■ **Material for this exercise**:
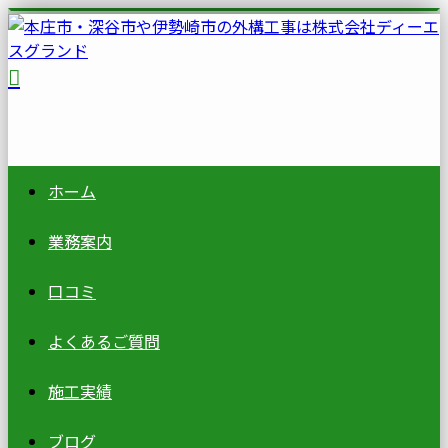
ホーム
業務案内
口コミ
よくあるご質問
施工実績
ブログ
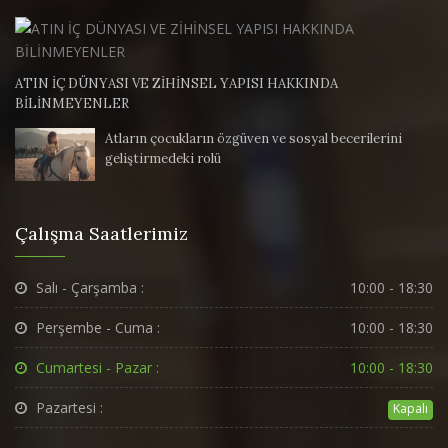
ATIN İÇ DÜNYASI VE ZİHİNSEL YAPISI HAKKINDA
BİLİNMEYENLER
Atların çocukların özgüven ve sosyal becerilerini
geliştirmedeki rolü
Çalışma Saatlerimiz
Salı - Çarşamba :
10:00 - 18:30
Perşembe - Cuma :
10:00 - 18:30
Cumartesi - Pazar :
10:00 - 18:30
Pazartesi :
Kapalı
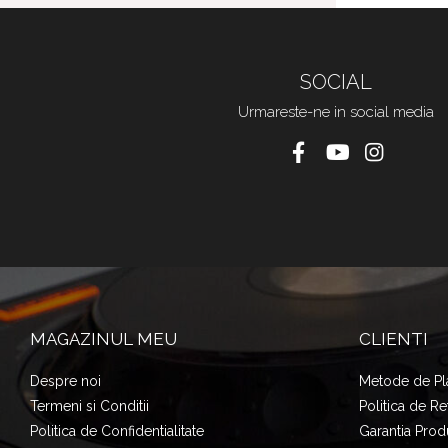
SOCIAL
Urmareste-ne in social media
MAGAZINUL MEU
CLIENTI
Despre noi
Metode de Pl
Termeni si Conditii
Politica de Re
Politica de Confidentialitate
Garantia Prod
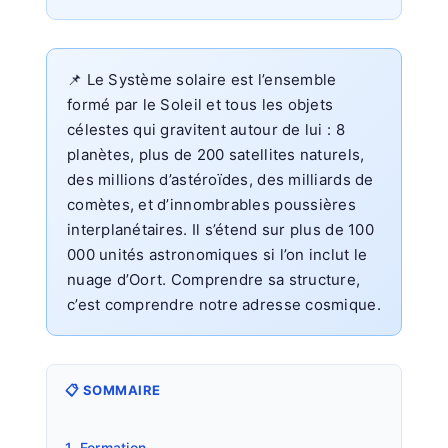
📌 Le Système solaire est l’ensemble
formé par le Soleil et tous les objets
célestes qui gravitent autour de lui : 8
planètes, plus de 200 satellites naturels,
des millions d’astéroïdes, des milliards de
comètes, et d’innombrables poussières
interplanétaires. Il s’étend sur plus de 100
000 unités astronomiques si l’on inclut le
nuage d’Oort. Comprendre sa structure,
c’est comprendre notre adresse cosmique.
📋 SOMMAIRE
1. Formation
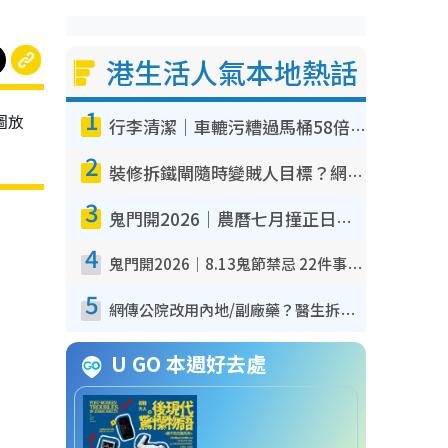
港生活人氣本地熱話
1
圖放
行李清潔｜車轆污糟過馬桶58倍！專家警告忌用酒精抹 教1招免污手除菌
2
裝修拆鐵閘隨時變賊人目標？網民揭2大關鍵用途：裝新式等於白裝？附新舊鐵閘分別
3
鬼門開2026｜農曆七月撞正日全食特別邪？專家警告切忌做一事！揭4大禁忌+2招保平安
4
鬼門開2026｜8.13鬼節禁忌 22件事唔做得！燒肉、刺身要少食？半夜勿吹口哨/打呢個電話
5
網傳公院改用內地/副廠藥？醫生拆解正副廠分別 揭4類人換藥隨時出事
U GO 本週好去處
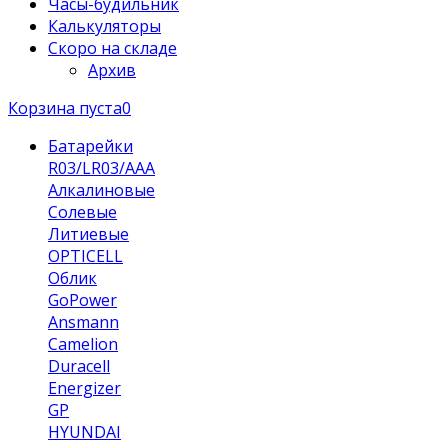
Часы-будильник
Калькуляторы
Скоро на складе
Архив
Корзина пуста
0
Батарейки
R03/LR03/AAA
Алкалиновые
Солевые
Литиевые
OPTICELL
Облик
GoPower
Ansmann
Camelion
Duracell
Energizer
GP
HYUNDAI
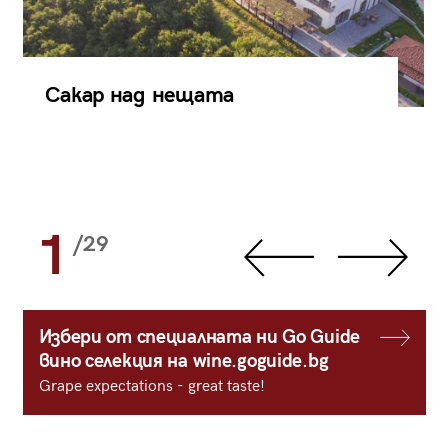
Сакар над нещата
1
/29
Избери от специалната ни Go Guide
вино селекция на wine.goguide.bg
Grape expectations - great taste!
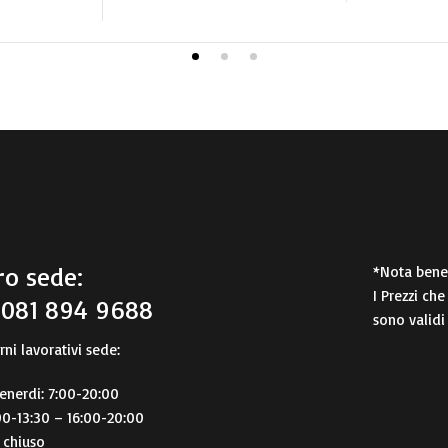
o sede:
*Nota bene
I Prezzi che
 081 894 9688
sono validi
rni lavorativi sede:
enerdi: 7:00-20:00
00-13:30 – 16:00-20:00
 chiuso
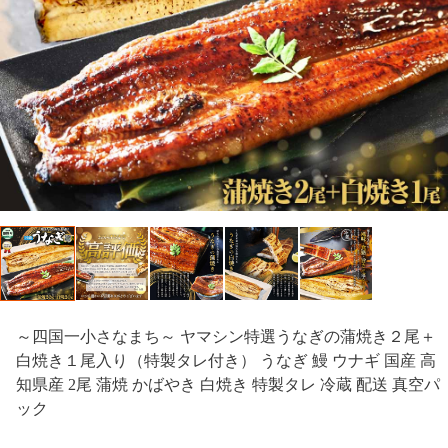
～四国一小さなまち～ ヤマシン特選うなぎの蒲焼き２尾＋
白焼き１尾入り（特製タレ付き） うなぎ 鰻 ウナギ 国産 高
知県産 2尾 蒲焼 かばやき 白焼き 特製タレ 冷蔵 配送 真空パ
ック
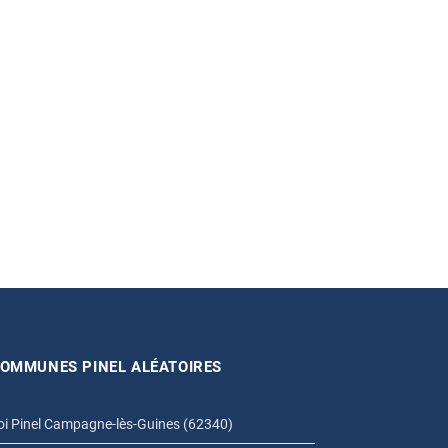
OMMUNES PINEL ALÉATOIRES
oi Pinel Campagne-lès-Guines (62340)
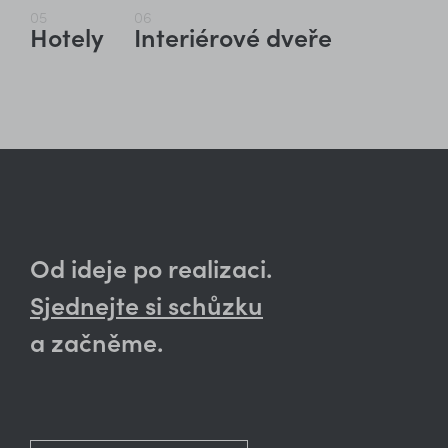
05
06
Hotely
Interiérové dveře
Od ideje po realizaci.
Sjednejte si schůzku
a začněme.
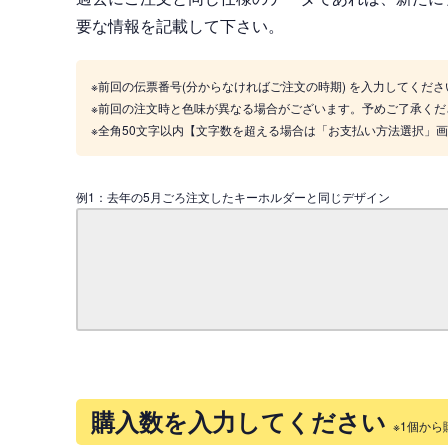
要な情報を記載して下さい。
※前回の伝票番号(分からなければご注文の時期) を入力してくださ
※前回の注文時と色味が異なる場合がございます。予めご了承くだ
※全角50文字以内【文字数を超える場合は「お支払い方法選択」
例1：去年の5月ごろ注文したキーホルダーと同じデザイン
購入数を入力してください
※1個から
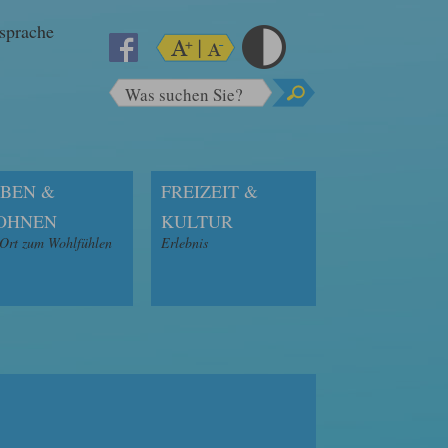
sprache
Was suchen Sie?
BEN &
FREIZEIT &
OHNEN
KULTUR
 Ort zum Wohlfühlen
Erlebnis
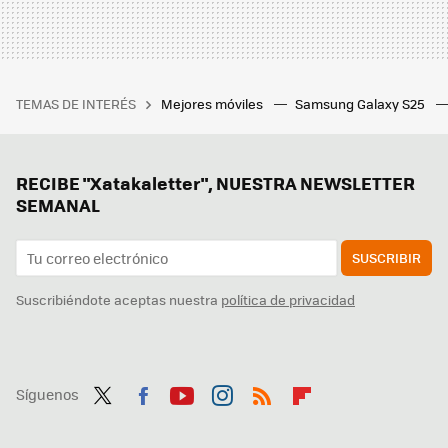
TEMAS DE INTERÉS
Mejores móviles
Samsung Galaxy S25
RECIBE "Xatakaletter", NUESTRA NEWSLETTER
SEMANAL
SUSCRIBIR
Suscribiéndote aceptas nuestra
política de privacidad
Síguenos
Twit
Fac
You
Inst
RSS
Flip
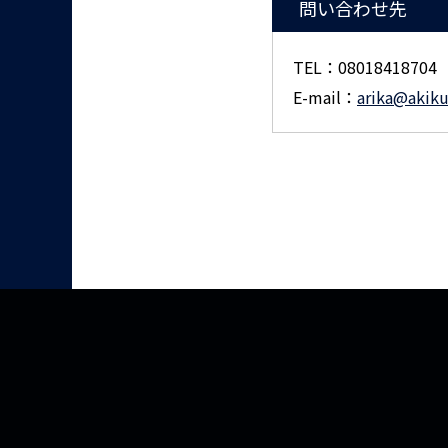
問い合わせ先
TEL：08018418704
E-mail：
arika@akiku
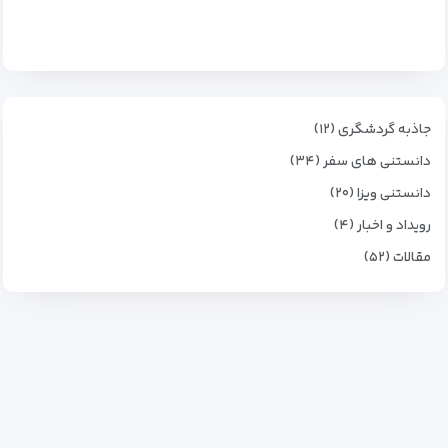
جاذبه گردشگری (۱۲)
دانستنی های سفر (۳۴)
دانستنی ویزا (۲۰)
رویداد و اخبار (۴)
مقالات (۵۲)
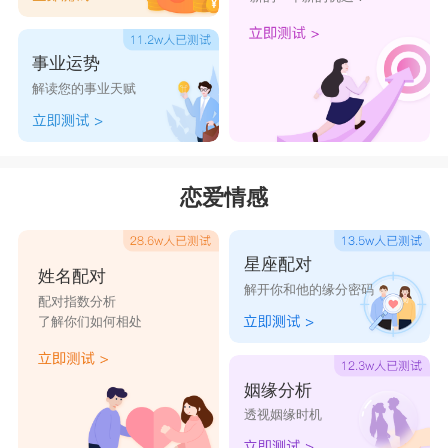
事业运势
解读您的事业天赋
恋爱情感
星座配对
姓名配对
解开你和他的缘分密码
配对指数分析
了解你们如何相处
姻缘分析
透视姻缘时机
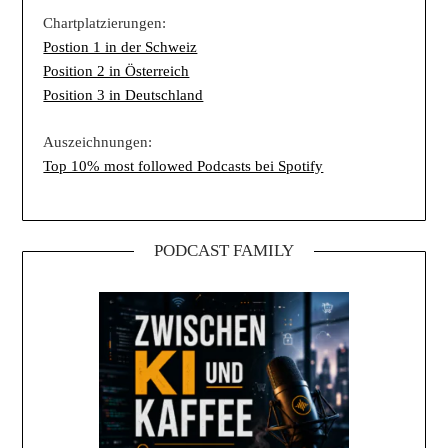
Chartplatzierungen:
Postion 1 in der Schweiz
Position 2 in Österreich
Position 3 in Deutschland
Auszeichnungen:
Top 10% most followed Podcasts bei Spotify
PODCAST FAMILY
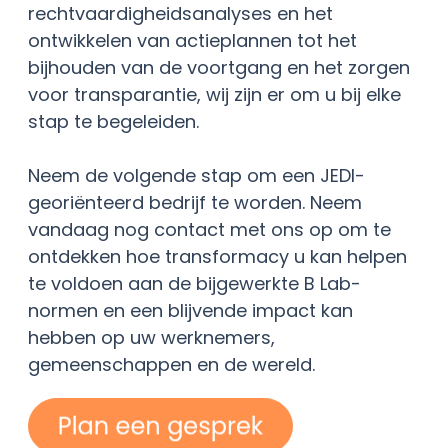
rechtvaardigheidsanalyses en het
ontwikkelen van actieplannen tot het
bijhouden van de voortgang en het zorgen
voor transparantie, wij zijn er om u bij elke
stap te begeleiden.
Neem de volgende stap om een JEDI-
georiënteerd bedrijf te worden. Neem
vandaag nog contact met ons op om te
ontdekken hoe transformacy u kan helpen
te voldoen aan de bijgewerkte B Lab-
normen en een blijvende impact kan
hebben op uw werknemers,
gemeenschappen en de wereld.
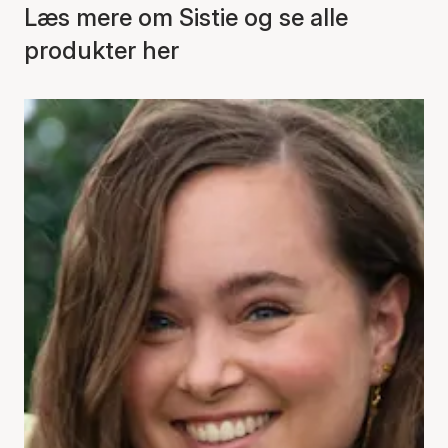
Læs mere om Sistie og se alle
produkter her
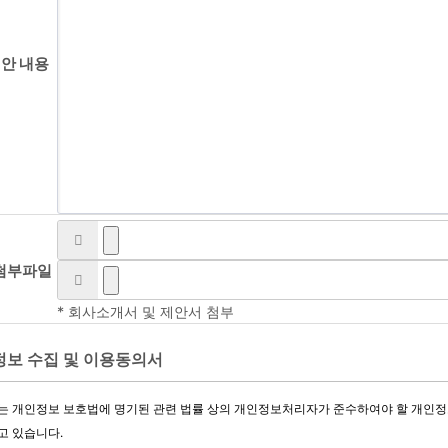
제안
내용
첨부파일
* 회사소개서 및 제안서 첨부
보 수집 및 이용동의서
는 개인정보 보호법에 명기된 관련 법률 상의 개인정보처리자가 준수하여야 할 개인정
고 있습니다.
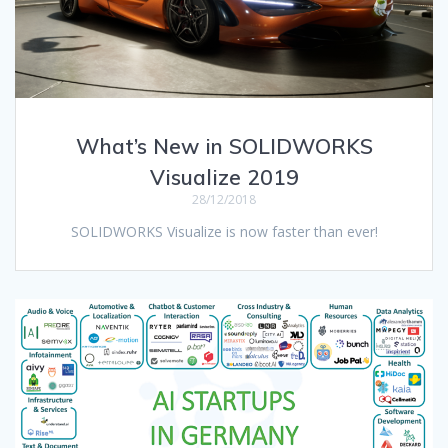
What’s New in SOLIDWORKS
Visualize 2019
28/12/2018
SOLIDWORKS Visualize is now faster than ever!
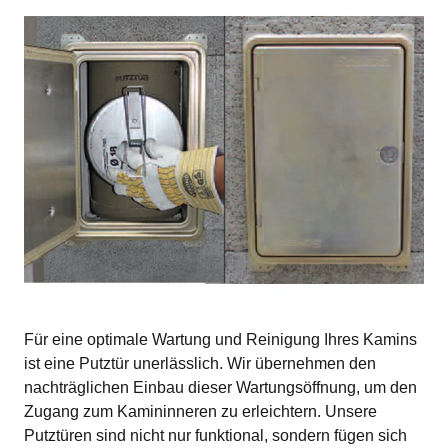
Für eine optimale Wartung und Reinigung Ihres Kamins
ist eine Putztür unerlässlich. Wir übernehmen den
nachträglichen Einbau dieser Wartungsöffnung, um den
Zugang zum Kamininneren zu erleichtern. Unsere
Putztüren sind nicht nur funktional, sondern fügen sich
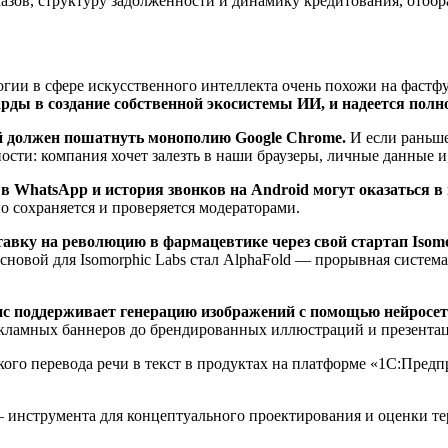
азов, структуру задолженности и динамику кредитования, отоб
огии в сфере искусственного интеллекта очень похожи на фастф
ды в создание собственной экосистемы ИИ, и надеется полно
й должен пошатнуть монополию Google Chrome.
И если раньше
ости: компания хочет залезть в наши браузеры, личные данные и
 в WhatsApp и история звонков на Android могут оказаться в
но сохраняется и проверяется модераторами.
ставку на революцию в фармацевтике через свой стартап Isom
Основой для Isomorphic Labs стал AlphaFold — прорывная систем
вис поддерживает генерацию изображений с помощью нейросе
екламных баннеров до брендированных иллюстраций и презента
кого перевода речи в текст в продуктах на платформе «1С:Пред
инструмента для концептуального проектирования и оценки те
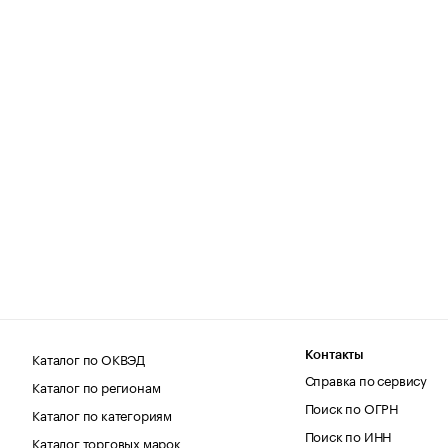
Каталог по ОКВЭД
Контакты
Справка по сервису
Каталог по регионам
Поиск по ОГРН
Каталог по категориям
Поиск по ИНН
Каталог торговых марок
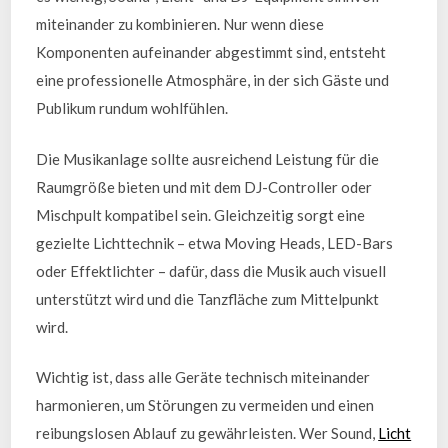
miteinander zu kombinieren. Nur wenn diese
Komponenten aufeinander abgestimmt sind, entsteht
eine professionelle Atmosphäre, in der sich Gäste und
Publikum rundum wohlfühlen.
Die Musikanlage sollte ausreichend Leistung für die
Raumgröße bieten und mit dem DJ-Controller oder
Mischpult kompatibel sein. Gleichzeitig sorgt eine
gezielte Lichttechnik – etwa Moving Heads, LED-Bars
oder Effektlichter – dafür, dass die Musik auch visuell
unterstützt wird und die Tanzfläche zum Mittelpunkt
wird.
Wichtig ist, dass alle Geräte technisch miteinander
harmonieren, um Störungen zu vermeiden und einen
reibungslosen Ablauf zu gewährleisten. Wer Sound,
Licht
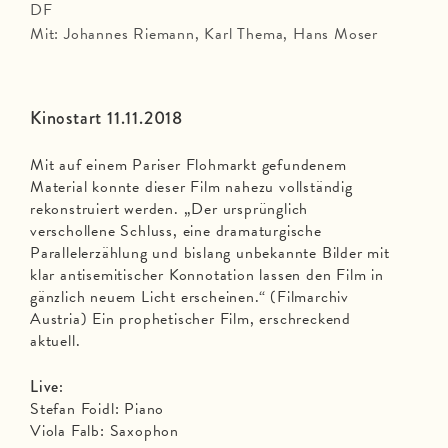
DF
Mit: Johannes Riemann, Karl Thema, Hans Moser
Kinostart 11.11.2018
Mit auf einem Pariser Flohmarkt gefundenem
Material konnte dieser Film nahezu vollständig
rekonstruiert werden. „Der ursprünglich
verschollene Schluss, eine dramaturgische
Parallelerzählung und bislang unbekannte Bilder mit
klar antisemitischer Konnotation lassen den Film in
gänzlich neuem Licht erscheinen.“ (Filmarchiv
Austria) Ein prophetischer Film, erschreckend
aktuell.
Live:
Stefan Foidl: Piano
Viola Falb: Saxophon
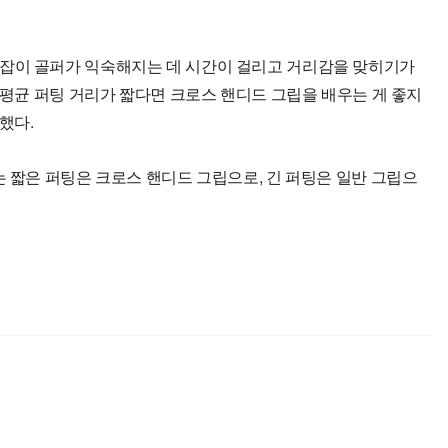
잡이 골퍼가 익숙해지는 데 시간이 걸리고 거리감을 맞히기가
 평균 퍼팅 거리가 짧다면 크로스 핸디드 그립을 배우는 게 좋지
했다.
는 짧은 퍼팅은 크로스 핸디드 그립으로, 긴 퍼팅은 일반 그립으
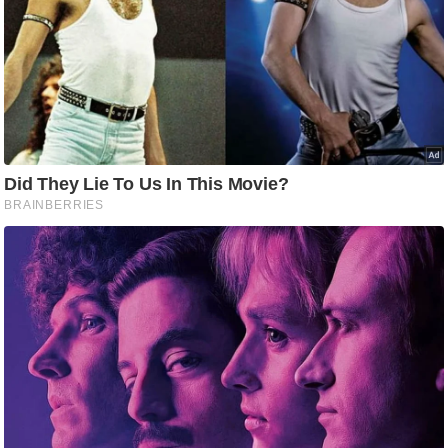
आ
र
.
आ
ई
.
चा
य
प
र
स
मी
क्षा
ध
र्म
ज्यो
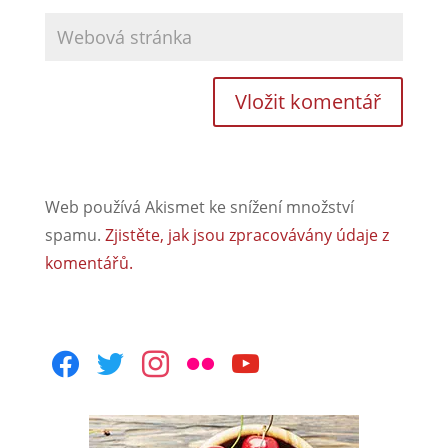
Web používá Akismet ke snížení množství
spamu.
Zjistěte, jak jsou zpracovávány údaje z
komentářů.
facebook
twitter
instagram
flickr
youtube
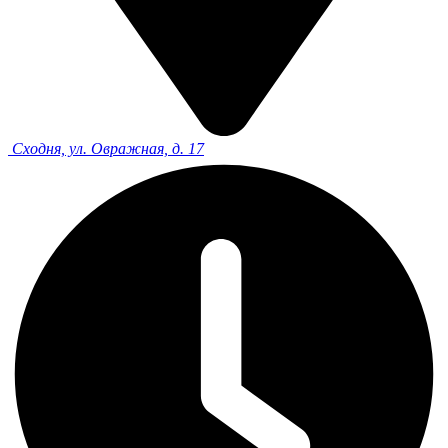
Сходня, ул. Овражная, д. 17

■ **Task**:
Scan the records for the word "miteinander", and copy each line where it is found.

■ **Written solution**:
miteinander zu kombinieren. Nur wenn diese
Wichtig ist, dass alle Geräte technisch miteinander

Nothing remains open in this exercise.